- Supplied data:

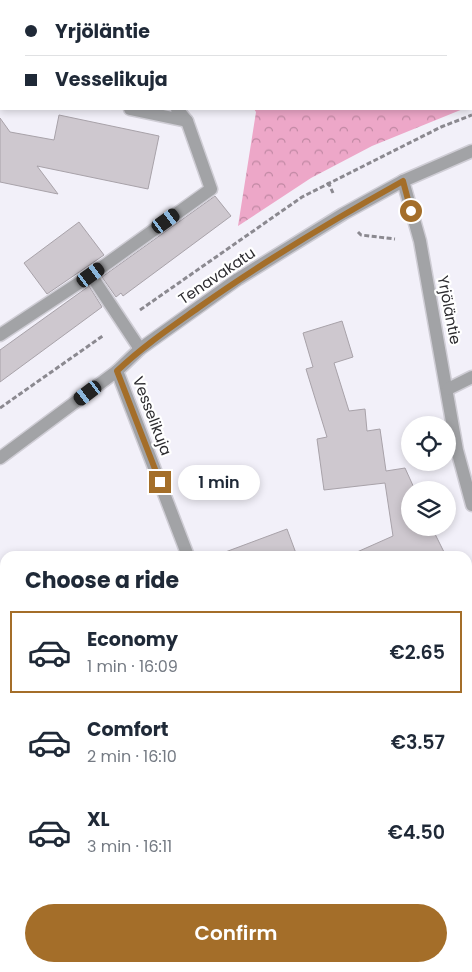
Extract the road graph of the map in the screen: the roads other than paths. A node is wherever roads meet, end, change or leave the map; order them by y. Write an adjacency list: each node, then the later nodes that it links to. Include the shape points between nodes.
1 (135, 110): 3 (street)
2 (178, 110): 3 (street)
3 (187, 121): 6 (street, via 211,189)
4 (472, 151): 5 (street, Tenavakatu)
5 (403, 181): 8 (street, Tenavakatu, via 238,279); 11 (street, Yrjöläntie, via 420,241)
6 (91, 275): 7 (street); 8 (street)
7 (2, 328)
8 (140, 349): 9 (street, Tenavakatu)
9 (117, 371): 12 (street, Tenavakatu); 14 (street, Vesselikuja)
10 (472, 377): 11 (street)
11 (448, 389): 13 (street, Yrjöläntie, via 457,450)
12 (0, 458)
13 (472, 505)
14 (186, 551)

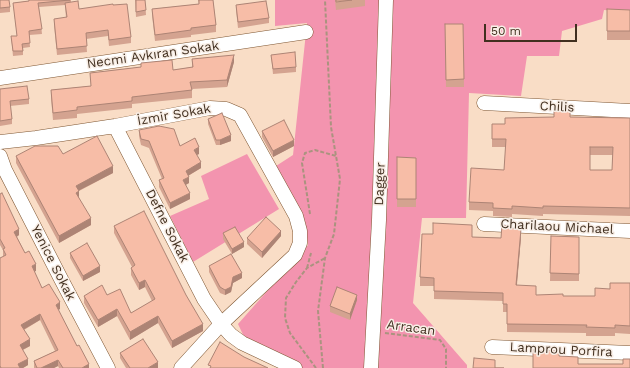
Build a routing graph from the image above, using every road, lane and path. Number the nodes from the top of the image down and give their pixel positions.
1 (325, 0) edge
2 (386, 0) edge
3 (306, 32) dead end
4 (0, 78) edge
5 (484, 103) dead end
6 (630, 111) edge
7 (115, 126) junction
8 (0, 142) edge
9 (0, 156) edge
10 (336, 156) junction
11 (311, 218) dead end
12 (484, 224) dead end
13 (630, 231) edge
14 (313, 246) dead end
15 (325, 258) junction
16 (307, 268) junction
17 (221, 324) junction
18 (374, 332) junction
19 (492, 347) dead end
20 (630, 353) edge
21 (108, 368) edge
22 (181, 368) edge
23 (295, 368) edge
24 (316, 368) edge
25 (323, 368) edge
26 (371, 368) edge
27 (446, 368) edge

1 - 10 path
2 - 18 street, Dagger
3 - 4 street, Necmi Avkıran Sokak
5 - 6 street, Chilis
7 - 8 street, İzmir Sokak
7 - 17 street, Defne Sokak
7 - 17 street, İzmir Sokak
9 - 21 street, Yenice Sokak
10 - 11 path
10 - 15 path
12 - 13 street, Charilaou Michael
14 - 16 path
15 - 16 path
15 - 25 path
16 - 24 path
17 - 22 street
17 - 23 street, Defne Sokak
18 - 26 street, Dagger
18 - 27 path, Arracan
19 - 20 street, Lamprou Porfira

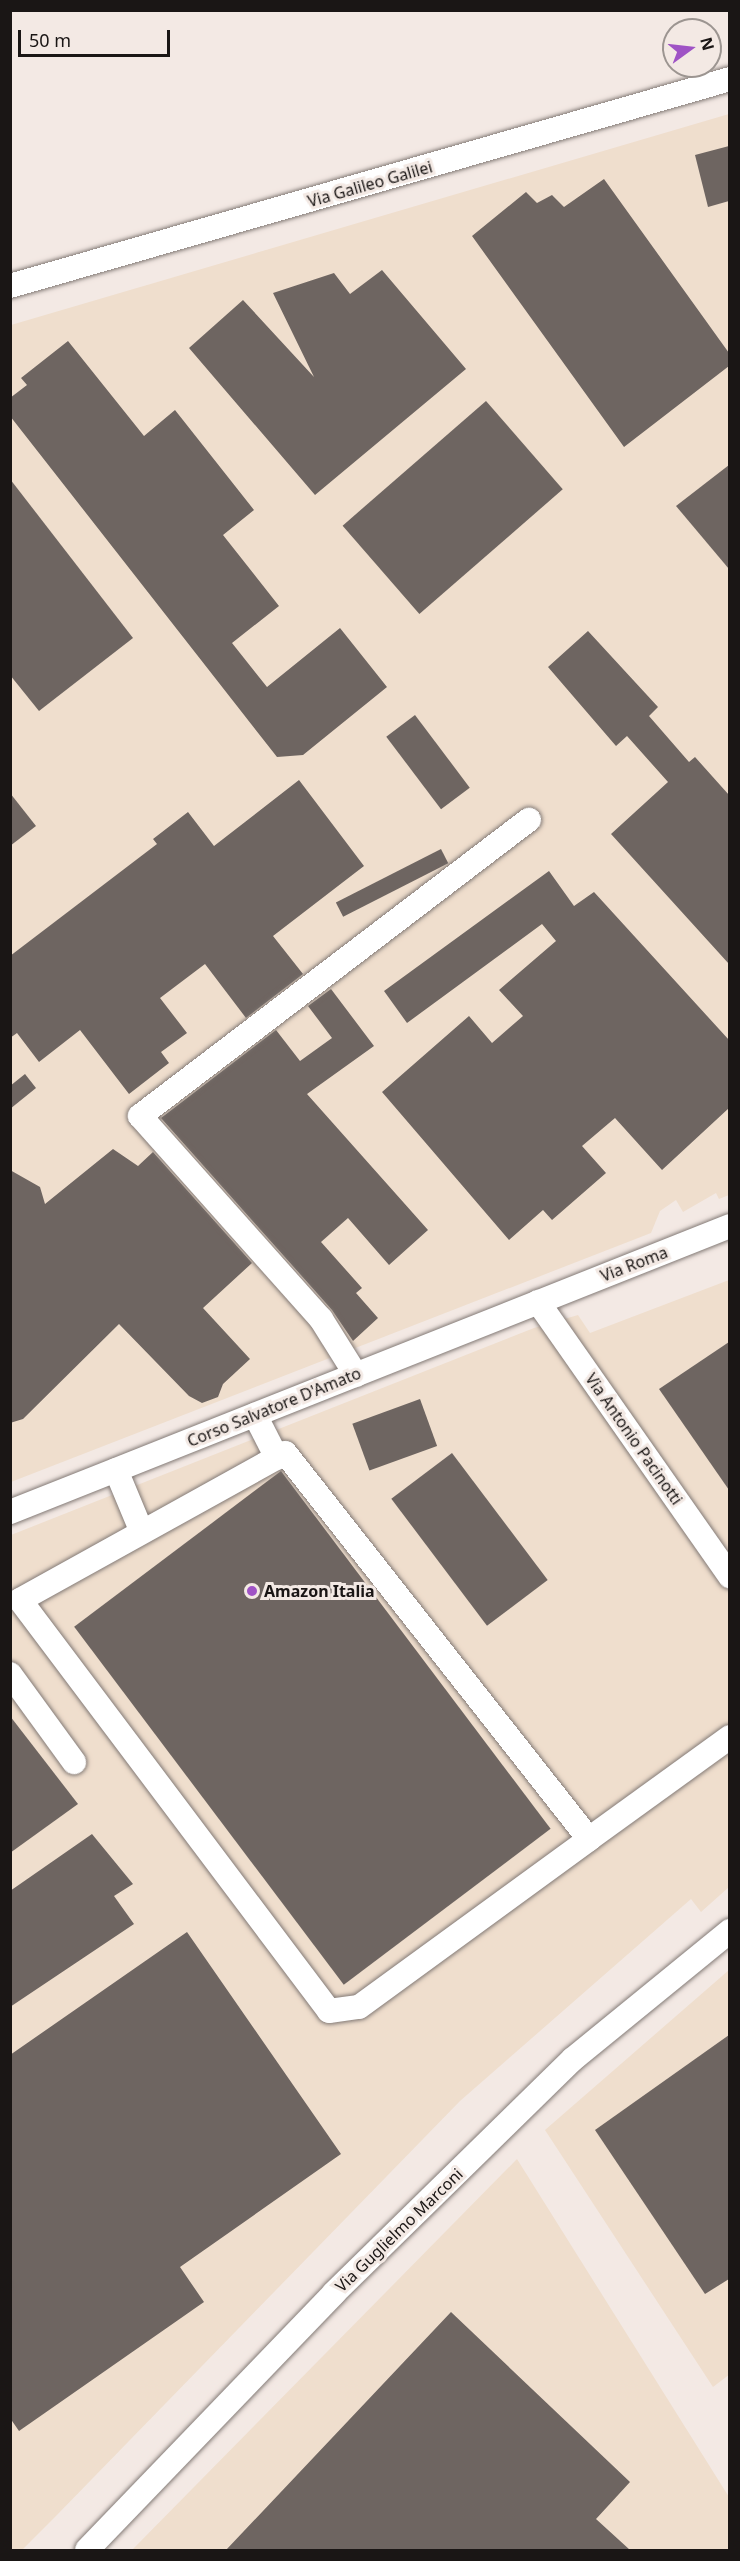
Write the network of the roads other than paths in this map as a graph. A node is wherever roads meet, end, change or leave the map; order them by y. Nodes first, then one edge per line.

- Work task:
Repeat the material verbatim but without any of its pictures.

- Exercise answer:
Extract the road graph of the map in the screen: the roads other than paths. A node is wherever roads meet, end, change or leave the map; order them by y. Write an adjacency list: each node, then the later nodes that it links to. Include the shape points between nodes.
1 (135, 110): 3 (street)
2 (178, 110): 3 (street)
3 (187, 121): 6 (street, via 211,189)
4 (472, 151): 5 (street, Tenavakatu)
5 (403, 181): 8 (street, Tenavakatu, via 238,279); 11 (street, Yrjöläntie, via 420,241)
6 (91, 275): 7 (street); 8 (street)
7 (2, 328)
8 (140, 349): 9 (street, Tenavakatu)
9 (117, 371): 12 (street, Tenavakatu); 14 (street, Vesselikuja)
10 (472, 377): 11 (street)
11 (448, 389): 13 (street, Yrjöläntie, via 457,450)
12 (0, 458)
13 (472, 505)
14 (186, 551)

Build a routing graph from the image above, using every road, lane and path. Number the nodes from the top of the image down and give their pixel positions.
1 (325, 0) edge
2 (386, 0) edge
3 (306, 32) dead end
4 (0, 78) edge
5 (484, 103) dead end
6 (630, 111) edge
7 (115, 126) junction
8 (0, 142) edge
9 (0, 156) edge
10 (336, 156) junction
11 (311, 218) dead end
12 (484, 224) dead end
13 (630, 231) edge
14 (313, 246) dead end
15 (325, 258) junction
16 (307, 268) junction
17 (221, 324) junction
18 (374, 332) junction
19 (492, 347) dead end
20 (630, 353) edge
21 (108, 368) edge
22 (181, 368) edge
23 (295, 368) edge
24 (316, 368) edge
25 (323, 368) edge
26 (371, 368) edge
27 (446, 368) edge

1 - 10 path
2 - 18 street, Dagger
3 - 4 street, Necmi Avkıran Sokak
5 - 6 street, Chilis
7 - 8 street, İzmir Sokak
7 - 17 street, Defne Sokak
7 - 17 street, İzmir Sokak
9 - 21 street, Yenice Sokak
10 - 11 path
10 - 15 path
12 - 13 street, Charilaou Michael
14 - 16 path
15 - 16 path
15 - 25 path
16 - 24 path
17 - 22 street
17 - 23 street, Defne Sokak
18 - 26 street, Dagger
18 - 27 path, Arracan
19 - 20 street, Lamprou Porfira

Write the network of the roads other than paths in this map as a graph. A node is wherever roads meet, end, change or leave the map; order them by y. Nodes first, then one edge per line.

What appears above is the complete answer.